New South Wales police will close the Victorian border from late Tuesday. Some flights and trains services would continue for travelers who are given permits and exemptions, Berejiklian said.
Victoria announced on Monday that two men died of COVID-19 in the state within 24 hours, bringing the national death toll 106. They died in hospitals and were aged in their 90s and 60s.
MANILA, Philippines — The Philippines has reported its biggest spike in coronavirus infections in recent days, raising the possibility its crowded capital may be placed back under a strict lockdown.
The Department of Health reported 2,434 cases in recent days, most of them in metropolitan Manila, raising the number of cases nationwide to more than 44,250, including 1,297 deaths. The infections and deaths are among the highest in Southeast Asia.

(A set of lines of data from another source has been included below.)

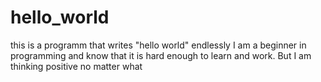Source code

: # hello_world
this is a programm that writes "hello world" endlessly
I am a beginner in programming and know that it is hard enough to learn and work. But I am thinking positive no matter what
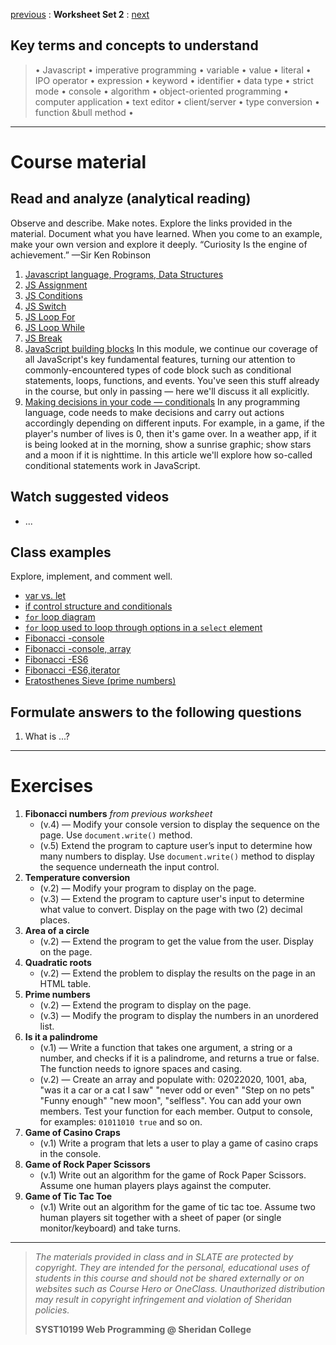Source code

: [previous](set01.md) : **Worksheet Set 2** : [next](set03.md)


## Key terms and concepts to understand
> &bull; Javascript  &bull; imperative programming  &bull; variable  &bull; value  &bull; literal  &bull; IPO operator &bull; expression  &bull; keyword  &bull; identifier  &bull;  data type &bull; strict mode  &bull; console  &bull;  algorithm  &bull; object-oriented programming  &bull; computer application  &bull;  text editor  &bull; client/server  &bull;  type conversion  &bull; function &bull method &bull;
> 
---

# Course material

## Read and analyze (analytical reading)

Observe and describe. Make notes. Explore the links provided in the material. Document what you have learned. When you come to an example, make your own version and explore it deeply. “Curiosity Is the engine of achievement.” —Sir Ken Robinson

1. [Javascript language, Programs, Data Structures](https://ebajcar.github.io/web10199/material/material_js.html)
2. <a href="https://www.w3schools.com/js/js_assignment.asp" target="_blank">JS Assignment</a>
3. <a target="_blank" href="https://www.w3schools.com/js/js_if_else.asp">JS Conditions</a>
4. <a target="_blank" href="https://www.w3schools.com/js/js_switch.asp">JS Switch</a>
5. <a target="_blank" href="https://www.w3schools.com/js/js_loop_for.asp">JS Loop For</a>
6. <a target="_blank" href="https://www.w3schools.com/js/js_loop_while.asp">JS Loop While</a>
7. <a target="_blank" href="https://www.w3schools.com/js/js_break.asp">JS Break</a>
8. [JavaScript building blocks](https://developer.mozilla.org/en-US/docs/Learn/JavaScript/Building_blocks) In this module, we continue our coverage of all JavaScript's key fundamental features, turning our attention to commonly-encountered types of code block such as conditional statements, loops, functions, and events. You've seen this stuff already in the course, but only in passing — here we'll discuss it all explicitly.
9. [Making decisions in your code — conditionals](https://developer.mozilla.org/en-US/docs/Learn/JavaScript/Building_blocks/conditionals) In any programming language, code needs to make decisions and carry out actions accordingly depending on different inputs. For example, in a game, if the player's number of lives is 0, then it's game over. In a weather app, if it is being looked at in the morning, show a sunrise graphic; show stars and a moon if it is nighttime. In this article we'll explore how so-called conditional statements work in JavaScript.

## Watch suggested videos

- ...

## Class examples

Explore, implement, and comment well.

- [var vs. let](syst10199/set2/var_vs_let.html)
- [if control structure and conditionals](syst10199/set2/if_structure.html)
- [`for` loop diagram](syst10199/set2/diagram_for_loop.html)
- [`for` loop used to loop through options in a `select` element](syst10199/set2/for_loop_options.html)
- [Fibonacci -console](syst10199/set2/fib_v1_console.html)
- [Fibonacci -console, array](syst10199/set2/fib_v1_arr_console.html)
- [Fibonacci -ES6](syst10199/set2/fib_es6_oo.html)
- [Fibonacci -ES6,iterator](syst10199/set2/fib_es6_iterator.html)
- [Eratosthenes Sieve (prime numbers)](syst10199/set2/eratosthenes_sieve.html)


## Formulate answers to the following questions
1. What is ...?



---


# Exercises

1. **Fibonacci numbers** *from previous worksheet* 
    - (v.4) &mdash; Modify your console version to display the sequence on the page. Use `document.write()` method.
    - (v.5) Extend the program to capture user’s input to determine how many numbers to display. Use `document.write()` method to display the sequence underneath the input control. 
2. **Temperature conversion** 
    - (v.2) &mdash; Modify your program to display on the page.
    - (v.3) &mdash; Extend the program to capture user's input to determine what value to convert. Display on the page with two (2) decimal places.
3. **Area of a circle** 
    - (v.2) &mdash; Extend the program to get the value from the user. Display on the page.
4. **Quadratic roots** 
    - (v.2) &mdash; Extend the problem to display the results on the page in an HTML table.
5. **Prime numbers** 
    - (v.2) &mdash; Extend the program to display on the page.
    - (v.3) &mdash; Modify the program to display the numbers in an unordered list.
7. **Is it a palindrome** 
    - (v.1) &mdash; Write a function that takes one argument, a string or a number, and checks if it is a palindrome, and returns a true or false. The function needs to ignore spaces and casing.
    - (v.2) &mdash; Create an array and populate with: 02022020, 1001, aba, "was it a car or a cat I saw" "never odd or even" "Step on no pets" "Funny enough"   "new moon", "selfless". You can add your own members. Test your function for each member. Output to console, for examples: `01011010 true` and so on.
6. **Game of Casino Craps**
	- (v.1) Write a program that lets a user to play a game of casino craps in the console.
7. **Game of Rock Paper Scissors**
	- (v.1) Write out an algorithm for the game of Rock Paper Scissors.  Assume one human players plays against the computer.
8. **Game of Tic Tac Toe**
	- (v.1) Write out an algorithm for the game of tic tac toe.  Assume two human players sit together with a sheet of paper (or single monitor/keyboard) and take turns.
  
  
---
> *The materials provided in class and in SLATE are protected by copyright. They are intended for the personal, educational uses of students in this course and should not be shared externally or on websites such as Course Hero or OneClass. Unauthorized distribution may result in copyright infringement and violation of Sheridan policies.*
> 
> **SYST10199 Web Programming @ Sheridan College**
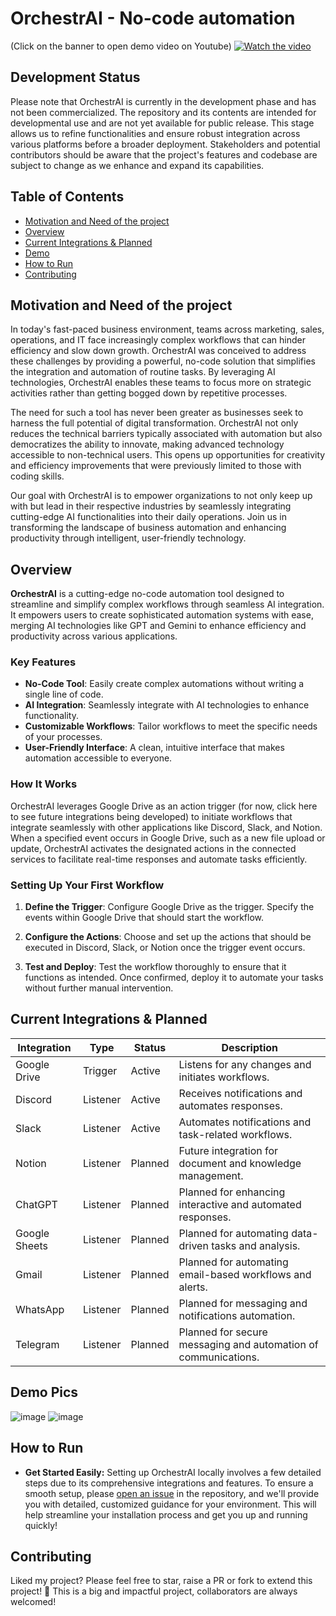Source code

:# OrchestrAI - No-code automation
(Click on the banner to open demo video on Youtube)
[![Watch the video](https://img.youtube.com/vi/yX6paB1F_5U/maxresdefault.jpg)](https://www.youtube.com/watch?v=yX6paB1F_5U)

## Development Status

Please note that OrchestrAI is currently in the development phase and has not been commercialized. The repository and its contents are intended for developmental use and are not yet available for public release. This stage allows us to refine functionalities and ensure robust integration across various platforms before a broader deployment. Stakeholders and potential contributors should be aware that the project's features and codebase are subject to change as we enhance and expand its capabilities.


## Table of Contents
- [Motivation and Need of the project](#motivation-and-need-of-the-project)
- [Overview](#overview)
- [Current Integrations & Planned](#current-integrations--planned)
- [Demo](#demo-pics)
- [How to Run](#how-to-run)
- [Contributing](#contributing)

## Motivation and Need of the project

In today's fast-paced business environment, teams across marketing, sales, operations, and IT face increasingly complex workflows that can hinder efficiency and slow down growth. OrchestrAI was conceived to address these challenges by providing a powerful, no-code solution that simplifies the integration and automation of routine tasks. By leveraging AI technologies, OrchestrAI enables these teams to focus more on strategic activities rather than getting bogged down by repetitive processes.

The need for such a tool has never been greater as businesses seek to harness the full potential of digital transformation. OrchestrAI not only reduces the technical barriers typically associated with automation but also democratizes the ability to innovate, making advanced technology accessible to non-technical users. This opens up opportunities for creativity and efficiency improvements that were previously limited to those with coding skills.

Our goal with OrchestrAI is to empower organizations to not only keep up with but lead in their respective industries by seamlessly integrating cutting-edge AI functionalities into their daily operations. Join us in transforming the landscape of business automation and enhancing productivity through intelligent, user-friendly technology.

## Overview

**OrchestrAI**  is a cutting-edge no-code automation tool designed to streamline and simplify complex workflows through seamless AI integration. It empowers users to create sophisticated automation systems with ease, merging AI technologies like GPT and Gemini to enhance efficiency and productivity across various applications.

### Key Features

- **No-Code Tool**: Easily create complex automations without writing a single line of code.
- **AI Integration**: Seamlessly integrate with AI technologies to enhance functionality.
- **Customizable Workflows**: Tailor workflows to meet the specific needs of your processes.
- **User-Friendly Interface**: A clean, intuitive interface that makes automation accessible to everyone.

### How It Works

OrchestrAI leverages Google Drive as an action trigger (for now, click here to see future integrations being developed) to initiate workflows that integrate seamlessly with other applications like Discord, Slack, and Notion. 
When a specified event occurs in Google Drive, such as a new file upload or update, 
OrchestrAI activates the designated actions in the connected services to facilitate real-time responses and automate tasks efficiently.

### Setting Up Your First Workflow

1. **Define the Trigger**:
   Configure Google Drive as the trigger. Specify the events within Google Drive that should start the workflow.

2. **Configure the Actions**:
   Choose and set up the actions that should be executed in Discord, Slack, or Notion once the trigger event occurs.

3. **Test and Deploy**:
   Test the workflow thoroughly to ensure that it functions as intended. Once confirmed, deploy it to automate your tasks without further manual intervention.

## Current Integrations & Planned

<div align="center">

| Integration  | Type        | Status           | Description                                                  |
|--------------|-------------|------------------|--------------------------------------------------------------|
| Google Drive | Trigger     | Active           | Listens for any changes and initiates workflows.             |
| Discord      | Listener    | Active           | Receives notifications and automates responses.              |
| Slack        | Listener    | Active           | Automates notifications and task-related workflows.          |
| Notion       | Listener    | Planned          | Future integration for document and knowledge management.    |
| ChatGPT      | Listener    | Planned          | Planned for enhancing interactive and automated responses.   |
| Google Sheets| Listener    | Planned          | Planned for automating data-driven tasks and analysis.       |
| Gmail        | Listener    | Planned          | Planned for automating email-based workflows and alerts.     |
| WhatsApp     | Listener    | Planned          | Planned for messaging and notifications automation.          |
| Telegram     | Listener    | Planned          | Planned for secure messaging and automation of communications.|

</div>

## Demo Pics

![image](https://github.com/user-attachments/assets/0699c2bc-c807-446a-9ec3-d33b68f343af)
![image](https://github.com/user-attachments/assets/ec4bf2f3-0d98-4ffd-bc2b-bd70c05e2f65)


## How to Run
- **Get Started Easily:** Setting up OrchestrAI locally involves a few detailed steps due to its comprehensive integrations and features. To ensure a smooth setup, please [open an issue](https://github.com/thejediboySHASHANK/Orchestr/issues) in the repository, and we'll provide you with detailed, customized guidance for your environment. This will help streamline your installation process and get you up and running quickly!

## Contributing

Liked my project? Please feel free to star, raise a PR or fork to extend this project! 🚀
This is a big and impactful project, collaborators are always welcomed!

Interior Secretary Eduardo Ano said there’s a possibility the capital area may revert to a lockdown if the uptick continues and hospitals get filled again.
At least one major Manila hospital, the Chinese General Hospital and Medical Center, said its COVID-19 ward was running at full capacity and appealed that new patients be taken elsewhere.
President Rodrigo Duterte eased the lockdown in metropolitan Manila, an epicenter of infections, on June 1 to bolster an economy on the brink of recession. One major commercial and tourism region, central Cebu city, was placed back under a strict lockdown in mid-June due to alarming infection spikes.
LOS ANGELES — Californians mostly heeded warnings to stay away from beaches and other public spaces during the long weekend.
State officials urged social distancing amid a spike in coronavirus infections and hospitalizations.
Many communities canceled July 4 fireworks shows and other annual festivities — changes that appeared to successfully keep crowds at bay. However big waves at Southern California beaches proved irresistible to some surfers.
California reported 6,500 additional confirmed cases of the virus on Saturday. The actual number of infections is thought to be far higher because many people have not been tested, and studies suggest people can be infected with the virus without feeling sick. ___
PHOENIX — Phoenix Mayor Kate Gallego is pointing to a “crisis” involving coronavirus testing shortages in her city due to surging cases in Arizona, which leads the U.S. in new coronavirus cases per capita.
Gallego, a Democrat, said some residents over the weekend had to line up for eight hours by car to get tested.
Gallego told ABC’s “This Week” on Sunday that Arizona went from “zero to 60” by being one of the first states to reopen after it was among the last to implement stay-at-home orders.
Arizona health officials reported 3,536 additional coronavirus cases Sunday and four more known deaths. That brings the state’s documented totals to 98,089 confirmed cases of COVID-19 cases and 1,809 known deaths.